In Basilicata l'opposizione implode, Renzi e Calenda appoggiano il candidato della destra

- di: Redazione
 
La scelta di campo di Azione e Italia Viva, per le elezioni regionali in Basilicata, in aprile, segnano la fine dell'opposizione alla maggioranza nazionale di centro-destra, certificando che la Politica (con la P maiuscola) è spesso sacrificata sull'altare degli interessi personali.
Quindi, a meno di stravolgimenti nel consenso degli elettori lucani, Vito Bardi, presidente uscente della Giunta regionale, potrebbe tranquillamente attendere il voto in poltrona, perché i numeri sono numeri e su di lui convergerà l'appoggio di tutto il centro-destra tradizionale (anche di arbusti e ramoscelli) e anche quello dell'ultima ora di Matteo Renzi e Carlo Calenda che, sebbene non abbiano un seguito enorme, contribuiranno ad un trionfo annunciato.

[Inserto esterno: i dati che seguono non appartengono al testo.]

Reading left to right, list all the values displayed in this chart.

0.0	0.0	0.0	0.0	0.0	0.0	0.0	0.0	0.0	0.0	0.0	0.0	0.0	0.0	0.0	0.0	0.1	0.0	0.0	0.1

In Basilicata l'opposizione implode, Renzi e Calenda appoggiano il candidato della destra

Quanto sta accadendo in Basilicata è solo l'ultima conferma della rissosità nell'opposizione di sinistra (o come tale classificata, per pigrizia dei giornalisti), figlia di scorie che si portano dietro Pd e Cinque Stelle, ciascuno convinto di meritare la primazia della coalizione, perché i partiti sono fatti, oltre che di idee, soprattutto da uomini, ciascuno con le proprie convinzioni. Come quella di essere migliore dell'alleato e, quindi, di potere rivendicare il ruolo di capofila. 
E' la solita storia, come se il tempo non riesca proprio a insegnare nulla. 
Qui non c'entrano i meriti o i demeriti del governo di Giorgia Meloni, ma la certezza che dall'altro lato della barricata sembrano più interessati a farsi la guerra tra loro piuttosto che, come si usa talvolta dire, canalizzare le proprie energie per un obiettivo comune. 
Con questa opposizione - vera, presunta o altro - il centro-destra potrà restare in sella per dieci anni, come da auspicio e previsione di tanti. A meno di incappare in un problema interno, mai da escludere quando c'è qualcuno che si agita, alla perenne ricerca di un modo per sconfiggere gli aruspici, che predicono un futuro di sventure per un partito in caduta libera, dopo i fasti appena pochi anni fa.
Ma, se a destra c'è un minimo di preoccupazione in materia di alleanze, in vista delle prossime elezioni europee, sull'altro lato del confine non c'è nulla che dia garanzie sulla prosecuzione di quel dialogo di cui, paradossalmente, la Sardegna rischia di essere il solo esempio di una alleanza che abbia avuto sbocco positivo.
Il clima che si respira in queste ore è sconcertante. Basta sentire le parole che ha pronunciato, poche ore fa, Marcello Pittella (un cognome che in Basilicata è ancora politicamente molto spendibile) per spiegare i rapporti che ci sono o c'erano tra il suo Partito, Azione, e il resto dell'opposizione, con particolare riferimento al Partito democratico. 
Il paragone che ha fatto è molto forte :''C'è proprio un'azione a far male, a far morire. Sapete quando deportavano gli ebrei e dovevano portarli nelle camere a gas? Ecco, io sono uno che deve morire''. Parole brutali che forse si sarebbe potuto evitare in un momento storico in cui gli ebrei - anche se sarebbe più corretto dire Israele - sono al centro di tensioni e polemiche. Ma è il segnale di come ormai il dibattito è ridotto a scambio di accuse, ma soprattutto di improperi e anatemi.